## TASKS FOR THIS EXERCISE
**a.** Repeat the passage of the mailing-list post on optical dynamic range word for word, from "One measures the" up to and including "a digital multimeter.)".
**b.** Continue the mailing-list post on optical dynamic range and decibels from its final sentence.

## PROVIDED TEXT
= = = =

Subject: Re: [OM] Re: Some comment on digital resolution and Oly 4/3 system
From: Joe Gwinn <joegwinn@xxxxxxxxx>
Date: Sun, 23 Mar 2003 12:00:50 -0500
At 2:02 AM +0000 3/23/03, olympus-digest wrote:
>Date: Sun, 23 Mar 2003 03:10:16 +0800
>From: "C.H.Ling" <chling@xxxxxxxxxxxxx>
>Subject: Re: [OM] Re: Some comment on digital resolution and Oly 4/3 system
>
>- ----- Original Message -----
>From: "Jan Steinman" <Jan@xxxxxxxxxxxxxx>
>
> >
> > Not really. In raw mode, some digicams will give you 10 bits --
>essentially 10 stops. Drum scanned Velvia will yield 36db of dynamic
>range -- about 14 stops.
>
>I think 36db is a wrong value, most agree slide has D-Range of roughly 4.0,
>which is 10000:1 and 80db.

This is a tricky area.  With optical measurements, the rule for computing 
decibels from ratios isn't quite the same as for electrical, because optical 
measurements measure optical power, not the intensity of the electric field of 
the light.

One measures the optical density of an object by measuring the optical 
intensity with and without the object in the optical path, and computing the 
ratio of the two measured intensities.  Mechanically, the measurement is made 
using a photcell or photodiode, a light source, and some way to measure the 
photocurrent.  (I have made such measurements using a desk lamp, a silicon 
photodiode and a digital multimeter.)

= = = =

## DATASET EXTRACT
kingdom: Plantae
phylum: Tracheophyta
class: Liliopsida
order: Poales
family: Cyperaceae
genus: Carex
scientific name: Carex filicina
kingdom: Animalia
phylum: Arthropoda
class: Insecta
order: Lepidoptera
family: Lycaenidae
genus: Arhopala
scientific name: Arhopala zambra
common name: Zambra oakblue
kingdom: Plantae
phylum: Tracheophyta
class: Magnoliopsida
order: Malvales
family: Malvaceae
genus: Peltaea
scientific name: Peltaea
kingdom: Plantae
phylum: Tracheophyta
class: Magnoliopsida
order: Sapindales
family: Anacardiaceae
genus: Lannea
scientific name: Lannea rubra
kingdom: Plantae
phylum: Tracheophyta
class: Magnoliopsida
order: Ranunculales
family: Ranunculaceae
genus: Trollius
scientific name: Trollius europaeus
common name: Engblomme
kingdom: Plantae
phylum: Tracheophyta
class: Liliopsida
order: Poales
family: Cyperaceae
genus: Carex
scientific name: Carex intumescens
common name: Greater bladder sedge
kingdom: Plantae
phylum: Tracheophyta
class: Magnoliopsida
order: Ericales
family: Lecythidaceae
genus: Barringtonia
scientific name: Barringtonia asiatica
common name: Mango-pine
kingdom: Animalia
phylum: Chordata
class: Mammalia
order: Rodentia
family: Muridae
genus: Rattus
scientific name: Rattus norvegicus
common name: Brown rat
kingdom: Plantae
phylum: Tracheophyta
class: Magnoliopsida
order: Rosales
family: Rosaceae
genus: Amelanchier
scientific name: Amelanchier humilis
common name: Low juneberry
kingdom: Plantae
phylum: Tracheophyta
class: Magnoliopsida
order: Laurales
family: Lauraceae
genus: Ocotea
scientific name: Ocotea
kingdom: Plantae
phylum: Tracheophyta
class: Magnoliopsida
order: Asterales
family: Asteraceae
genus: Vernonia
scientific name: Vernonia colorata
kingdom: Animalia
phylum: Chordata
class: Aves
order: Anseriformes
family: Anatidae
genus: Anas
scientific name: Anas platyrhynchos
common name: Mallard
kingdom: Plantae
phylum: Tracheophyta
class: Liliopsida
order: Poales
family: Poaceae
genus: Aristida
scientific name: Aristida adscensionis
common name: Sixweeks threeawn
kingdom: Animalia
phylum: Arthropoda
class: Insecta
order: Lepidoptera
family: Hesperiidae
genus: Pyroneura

= = = =

## TASK-BY-TASK RESULTS
**a.**
One measures the optical density of an object by measuring the optical 
intensity with and without the object in the optical path, and computing the 
ratio of the two measured intensities.  Mechanically, the measurement is made 
using a photcell or photodiode, a light source, and some way to measure the 
photocurrent.  (I have made such measurements using a desk lamp, a silicon 
photodiode and a digital multimeter.)

**b.**
The current coming from the photodetector is proportional to the illumination 
falling on the photodiode.  Illumination has units proportional to optical 
power per unit area, so the measured current is proportional to optical power, 
and the ratio of measured currents is the ratio of optical power with and 
without the object whose density is measured.

For power ratios, decibels are ten times the base-ten logarithm of the ratio. 

Optical densities are the base-ten logarithm of the illumination ratio.  In 
other words, the optical density is one tenth the decibel value.  (Actually, 
decibels are tenths of the base unit, the Bel, named after Alexander Bell of 
telephone fame, so optical densities are in fact reported in Bels.)

So, a D-Range of 4.0 is 40 decibels, not 80, and 36 dB is plausible 
(corresponding to a D-Range of 3.6).  It would be 80 dB only if the ratio of 
the electric fields of the light were 10,000:1.